Nach Abs. 1 lit. b 1. Satz steht die Familienbeihilfe zu, wenn das Kind für einen Beruf ausgebildet oder in einem erlernten Beruf in einer Fachschule fortgebildet wird, wenn ihm durch den Schulbesuch die Ausübung seines Berufes nicht möglich ist. Weiters dürfen bestimmte Altersgrenzen nicht überschritten werden (vgl. Csaszar/Lenneis/Wanke, FLAG Familienlastenausgleichsgesetz, Kommentar, § 2 TZ 28).
Was unter Berufsausbildung zu verstehen ist, wird im Gesetz nicht näher definiert.
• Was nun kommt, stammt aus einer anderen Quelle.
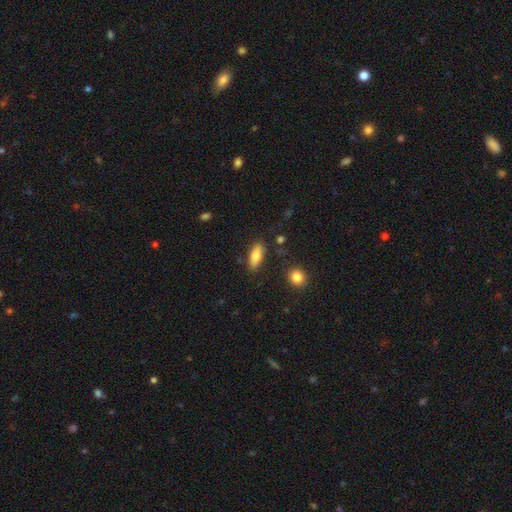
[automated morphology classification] A smooth galaxy with no disk features (79%) that is in between round and cigar-shaped (75%). Merging: none (82%).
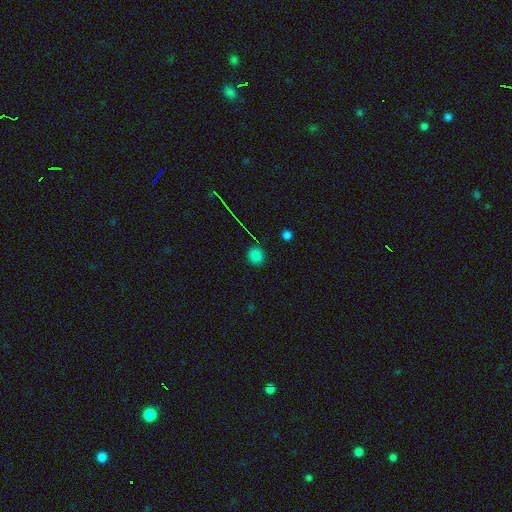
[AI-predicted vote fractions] A smooth galaxy with no disk features (79%) that is round (83%). Merging: none (87%).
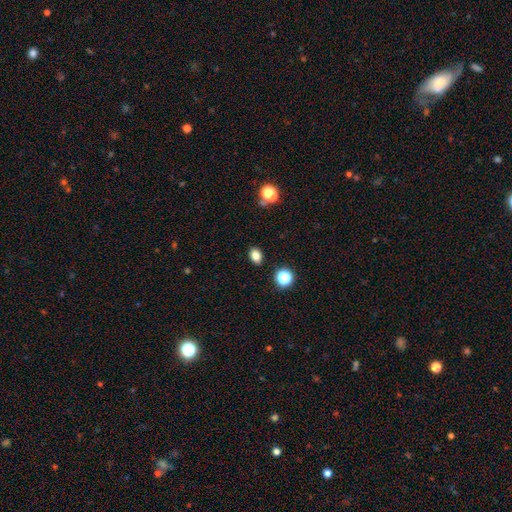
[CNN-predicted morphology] This is clearly a smooth galaxy (81%). How rounded: likely in between (70%). Merging: clearly none (87%).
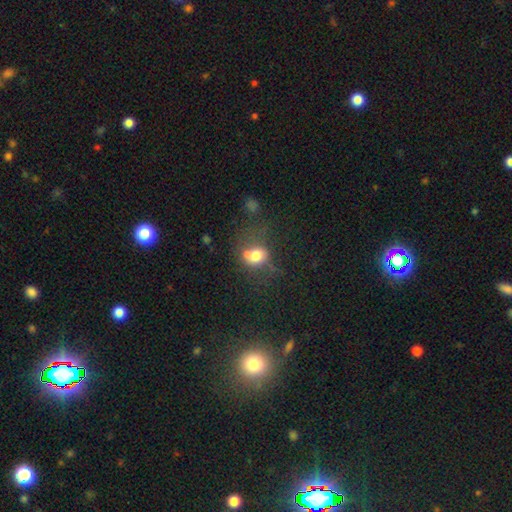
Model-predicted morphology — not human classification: A smooth galaxy with no disk features (68%) that is round (61%).

Vote fractions:
- Smooth or featured? smooth: 68% / featured or disk: 18% / star or artifact: 14%
- How rounded? round: 61% / in between: 38% / cigar-shaped: 1%
- Merging? merger: 37% / none: 35% / minor disturbance: 16% / major disturbance: 12%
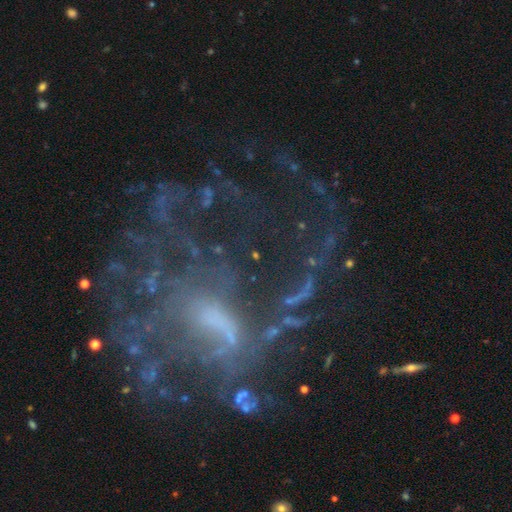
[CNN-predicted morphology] Smooth or featured? star or artifact (50%)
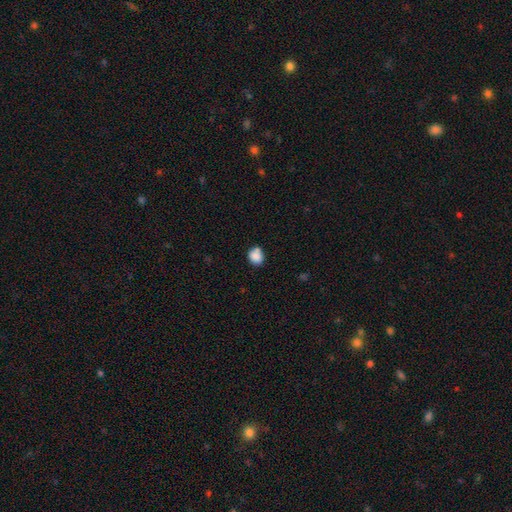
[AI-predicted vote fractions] Morphology: type=smooth (85%); roundness=round (68%); merging=none (62%).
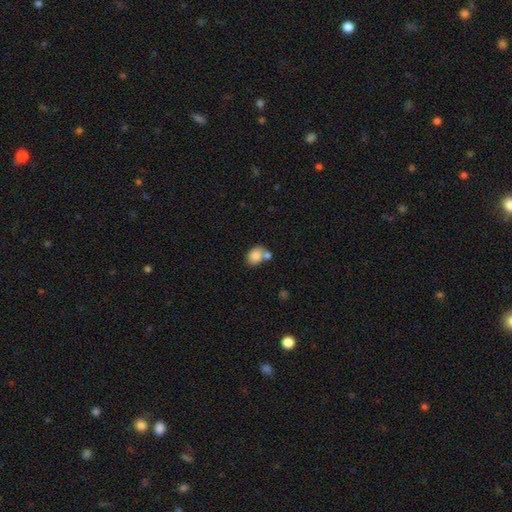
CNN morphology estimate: Smooth or featured: smooth — 84% (star or artifact — 8%)
How rounded: in between — 61% (round — 38%)
Merging: none — 45% (merger — 37%)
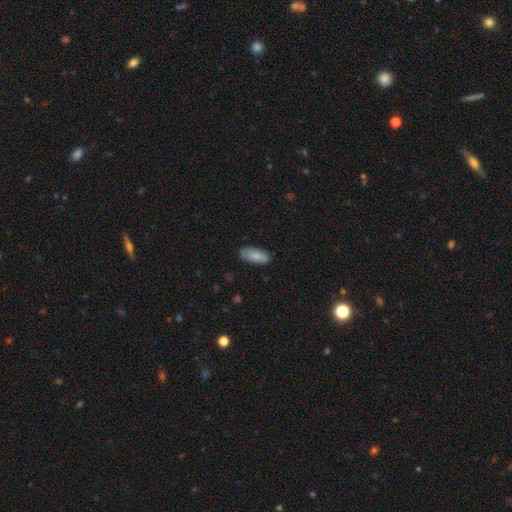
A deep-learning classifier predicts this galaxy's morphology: Smooth or featured? Predicted: smooth (p=0.84). How rounded? Predicted: in between (p=0.83). Merging? Predicted: none (p=0.81).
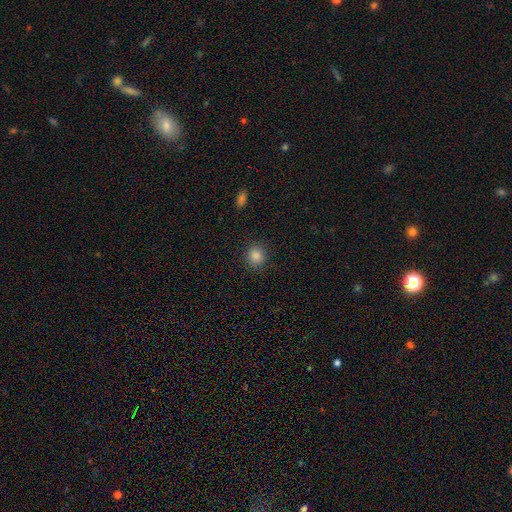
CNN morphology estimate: Smooth or featured? Predicted: smooth (p=0.85). How rounded? Predicted: round (p=0.86). Merging? Predicted: none (p=0.89).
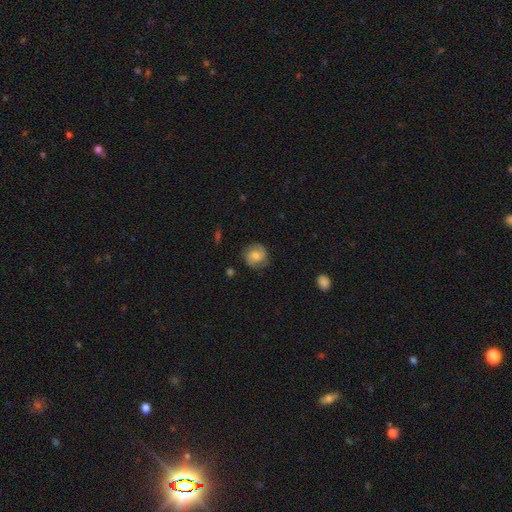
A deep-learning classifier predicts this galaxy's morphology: featured or disk 50%, smooth 42%, star or artifact 8%. Down the decision tree: merging — none (78%).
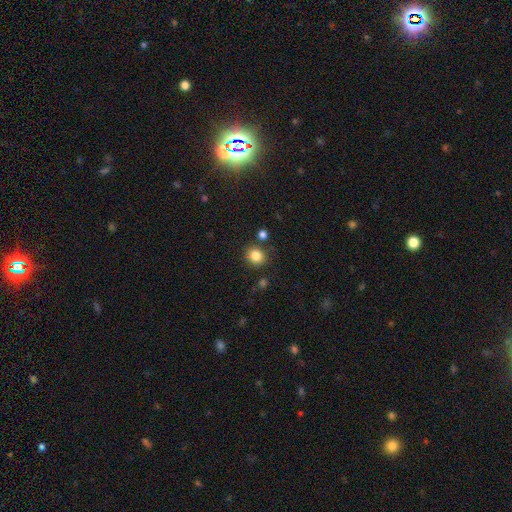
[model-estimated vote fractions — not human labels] Smooth or featured? Predicted: smooth (p=0.83). How rounded? Predicted: round (p=0.81). Merging? Predicted: none (p=0.82).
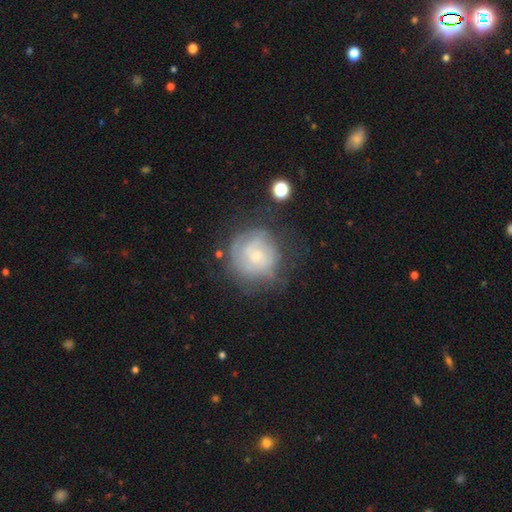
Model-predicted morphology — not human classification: This appears to be a featured or disk galaxy (56%) with no bar (73%), spiral arms (69%) and a small central bulge (56%). Merging: none (59%).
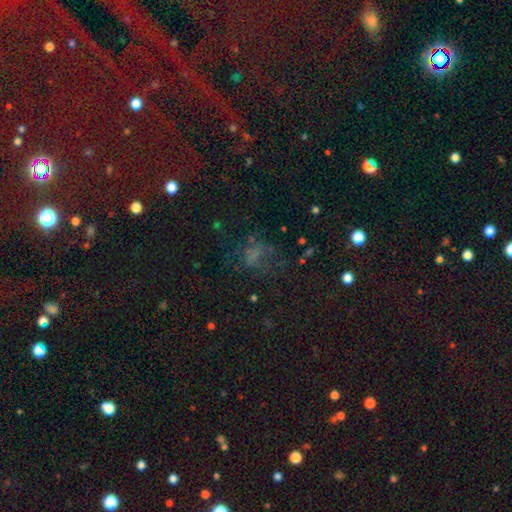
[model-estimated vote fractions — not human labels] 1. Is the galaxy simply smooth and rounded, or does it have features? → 43% smooth, 33% star or artifact, 24% featured or disk.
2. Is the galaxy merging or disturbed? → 45% none, 32% major disturbance, 19% minor disturbance, 4% merger.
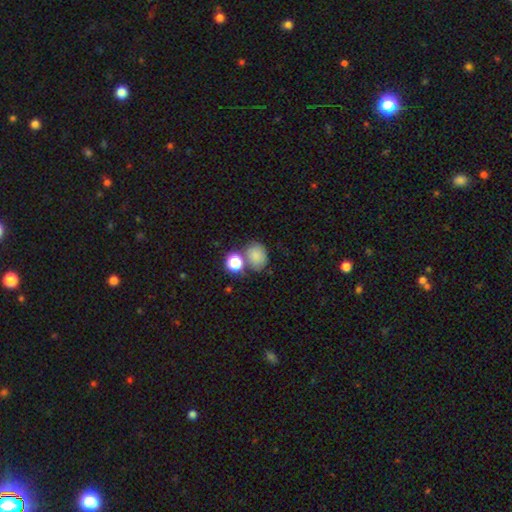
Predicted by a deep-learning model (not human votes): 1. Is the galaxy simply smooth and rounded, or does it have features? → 79% smooth, 12% star or artifact, 9% featured or disk.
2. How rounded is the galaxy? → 51% in between, 48% round, 1% cigar-shaped.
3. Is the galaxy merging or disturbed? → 51% none, 27% merger, 15% minor disturbance, 6% major disturbance.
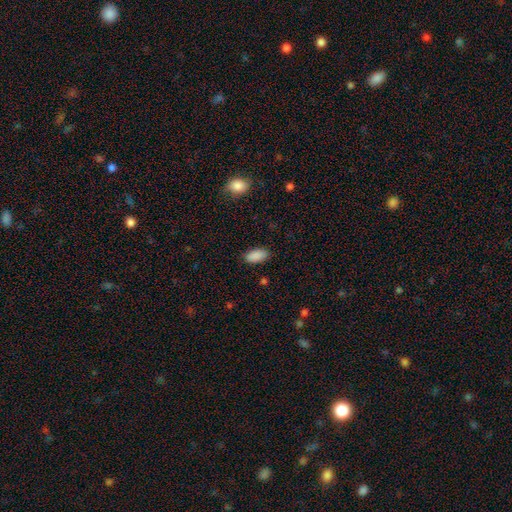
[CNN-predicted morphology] The model was most divided on "merging": none: 86%, minor disturbance: 10%, major disturbance: 3%, merger: 1%. More confident: how rounded — in between (92%); smooth or featured — smooth (89%).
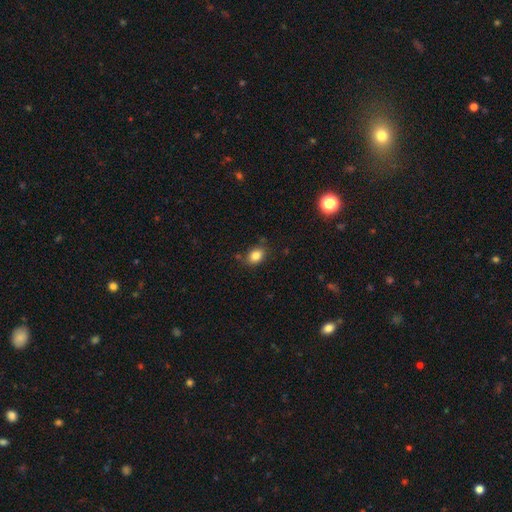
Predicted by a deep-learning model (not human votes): The model was most divided on "how rounded": in between: 75%, round: 24%, cigar-shaped: 1%. More confident: smooth or featured — smooth (84%); merging — none (78%).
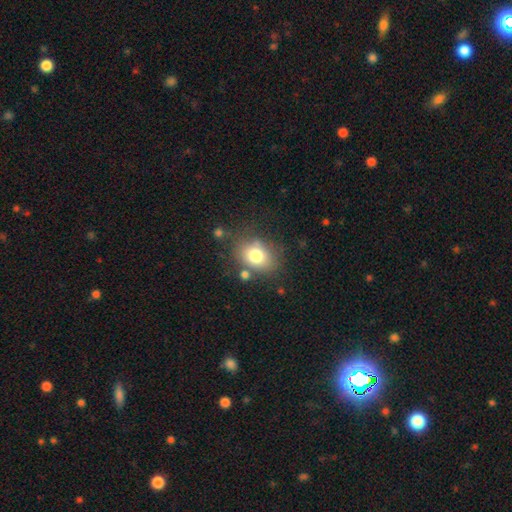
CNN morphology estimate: The model was most divided on "how rounded": in between: 56%, round: 43%, cigar-shaped: 1%. More confident: smooth or featured — smooth (77%); merging — none (68%).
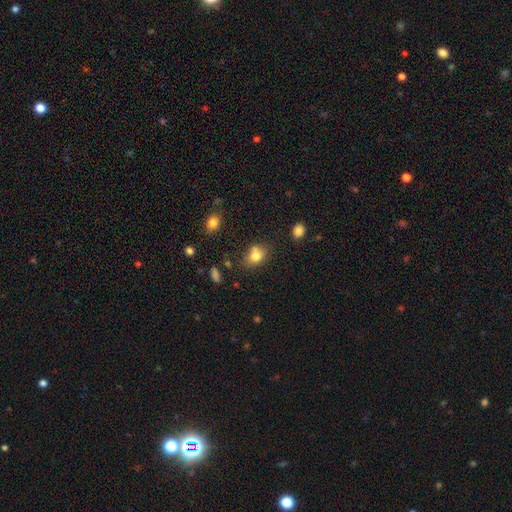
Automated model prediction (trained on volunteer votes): Smooth or featured: smooth — 77% (featured or disk — 12%)
How rounded: in between — 62% (round — 36%)
Merging: none — 53% (merger — 24%)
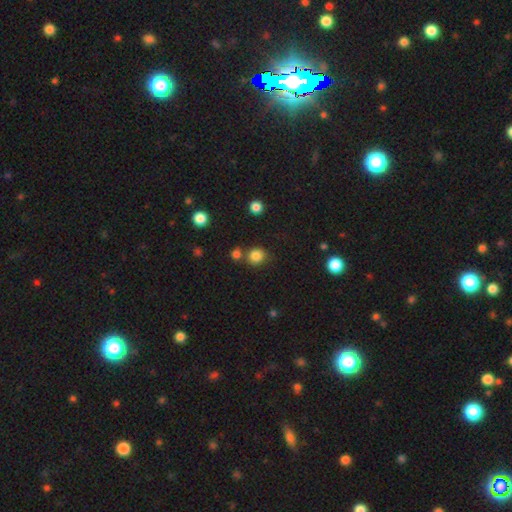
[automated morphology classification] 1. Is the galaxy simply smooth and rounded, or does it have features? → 82% smooth, 13% star or artifact, 5% featured or disk.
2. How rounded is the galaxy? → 87% round, 12% in between, 1% cigar-shaped.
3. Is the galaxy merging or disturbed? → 74% none, 14% merger, 9% minor disturbance, 3% major disturbance.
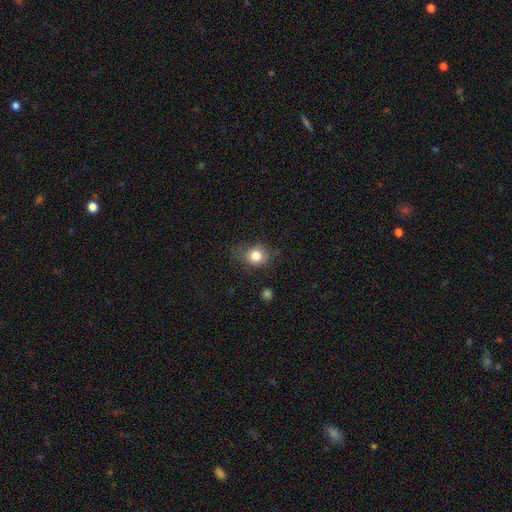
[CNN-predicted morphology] Smooth or featured: smooth — 81% (star or artifact — 11%)
How rounded: round — 66% (in between — 33%)
Merging: none — 67% (minor disturbance — 23%)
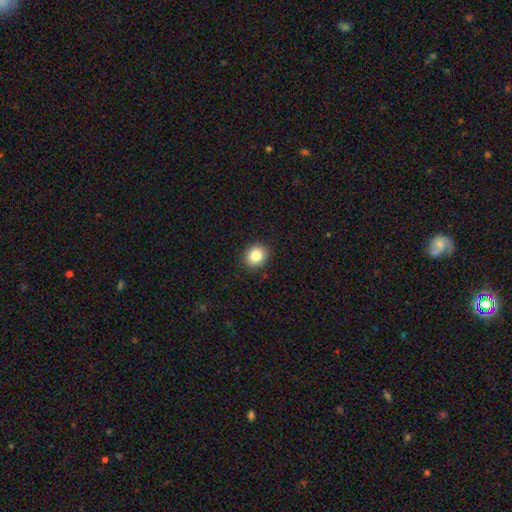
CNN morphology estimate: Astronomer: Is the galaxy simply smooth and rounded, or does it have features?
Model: smooth — 85%.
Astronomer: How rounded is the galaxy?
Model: round — 68%.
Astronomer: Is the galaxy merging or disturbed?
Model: none — 90%.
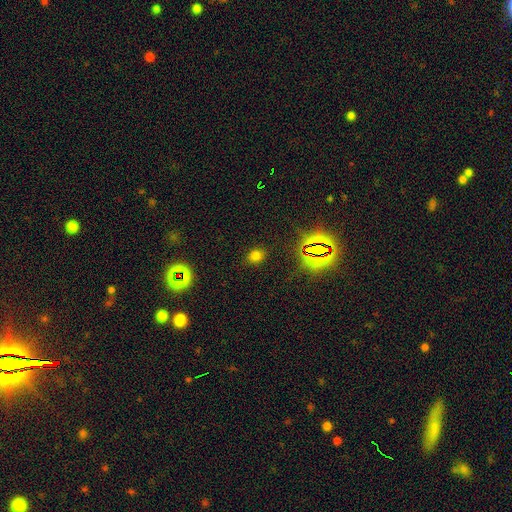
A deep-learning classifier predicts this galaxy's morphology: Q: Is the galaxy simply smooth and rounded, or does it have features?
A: smooth — 67%.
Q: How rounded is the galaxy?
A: round — 58%.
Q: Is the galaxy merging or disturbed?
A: none — 86%.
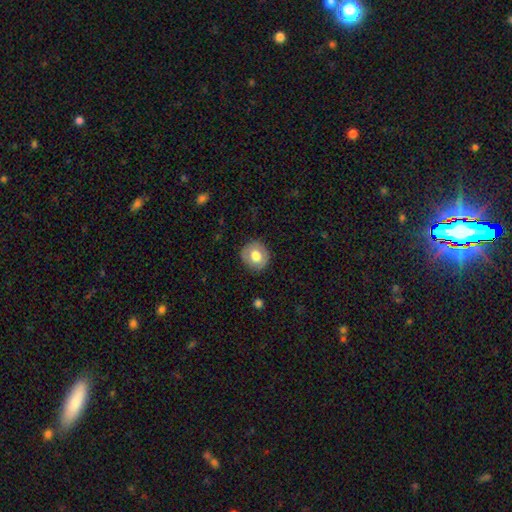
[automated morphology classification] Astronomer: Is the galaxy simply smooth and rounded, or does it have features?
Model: smooth — 72%.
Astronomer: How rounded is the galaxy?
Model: round — 87%.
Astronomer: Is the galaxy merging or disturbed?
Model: none — 87%.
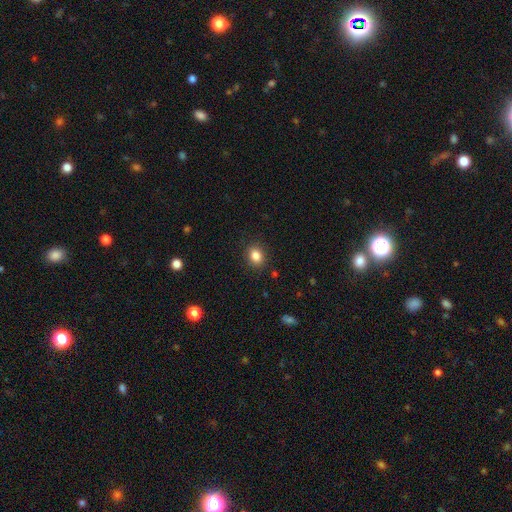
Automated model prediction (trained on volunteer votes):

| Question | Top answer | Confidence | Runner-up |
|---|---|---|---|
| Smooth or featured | smooth | 85% | star or artifact (10%) |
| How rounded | in between | 51% | round (48%) |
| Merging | none | 88% | minor disturbance (8%) |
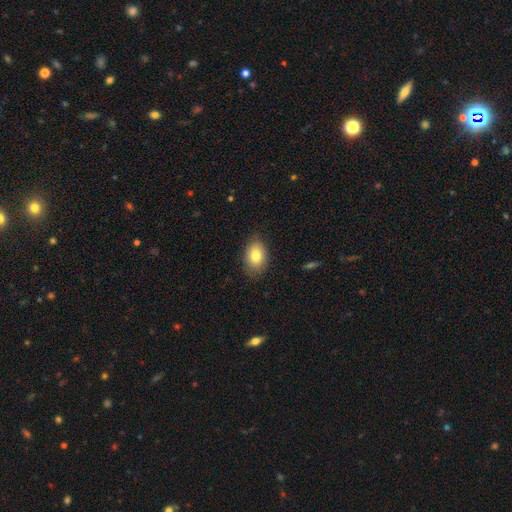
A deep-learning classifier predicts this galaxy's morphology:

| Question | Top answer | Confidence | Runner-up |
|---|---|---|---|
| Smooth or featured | smooth | 81% | featured or disk (11%) |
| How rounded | in between | 83% | round (16%) |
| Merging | none | 83% | minor disturbance (13%) |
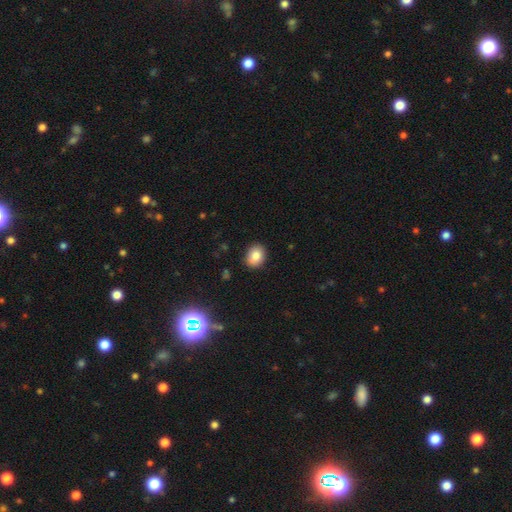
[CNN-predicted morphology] Overall: smooth (83%). How rounded: in between (51%; round 48%). Merging: none (86%).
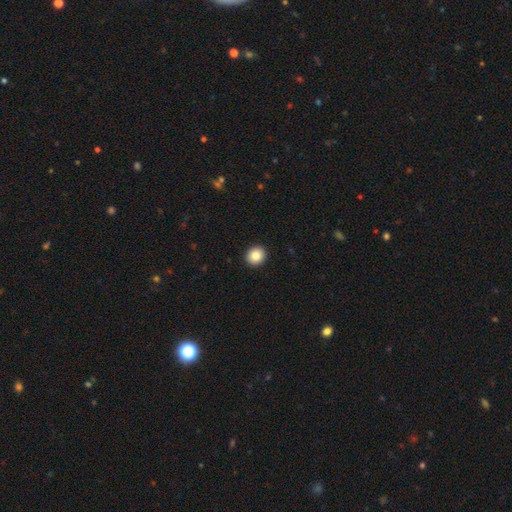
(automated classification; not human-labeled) This appears to be a smooth galaxy with no disk features (85%) that is round (85%). Merging: none (93%).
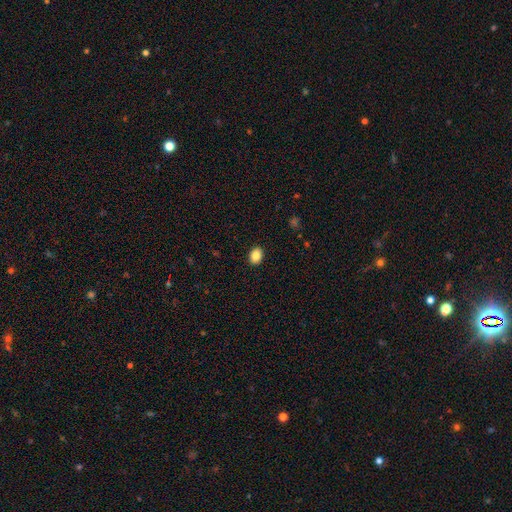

Der VwGH hat hierzu in seiner (ständigen) Rechtsprechung folgende Kriterien entwickelt (sh für viele zB , , 2009/15/0089, , 2008/13/0015):
- Für die Qualifikation als Berufsausbildung ist nicht allein der Lehrinhalt bestimmend, sondern auch die Art der Ausbildung und deren Rahmen.
- Ziel einer Berufsausbildung ist es, die fachliche Qualifikation für die Ausübung des angestrebten Berufes zu erlangen.
- Es muss das ernstliche und zielstrebige, nach außen erkennbare Bemühen um den Ausbildungserfolg gegeben sein.
- Das Ablegen von Prüfungen, die in einer Ausbildungsvorschrift vorgesehen sind, ist essenzieller Bestandteil der Berufsausbildung. Berufsausbildung liegt daher nur dann vor, wenn die Absicht zur erfolgreichen Ablegung der vorgeschriebenen Prüfungen gegeben ist. Die bloße Anmeldung zu Prüfungen reicht für die Annahme einer zielstrebigen Berufsausbildung aber nicht aus.
- Unter den Begriff "Berufsausbildung" sind jedenfalls alle Arten schulischer oder kursmäßiger Ausbildung zu zählen, in deren Rahmen noch nicht berufstätigen Personen das für das künftige Berufsleben erforderliche Wissen vermittelt wird.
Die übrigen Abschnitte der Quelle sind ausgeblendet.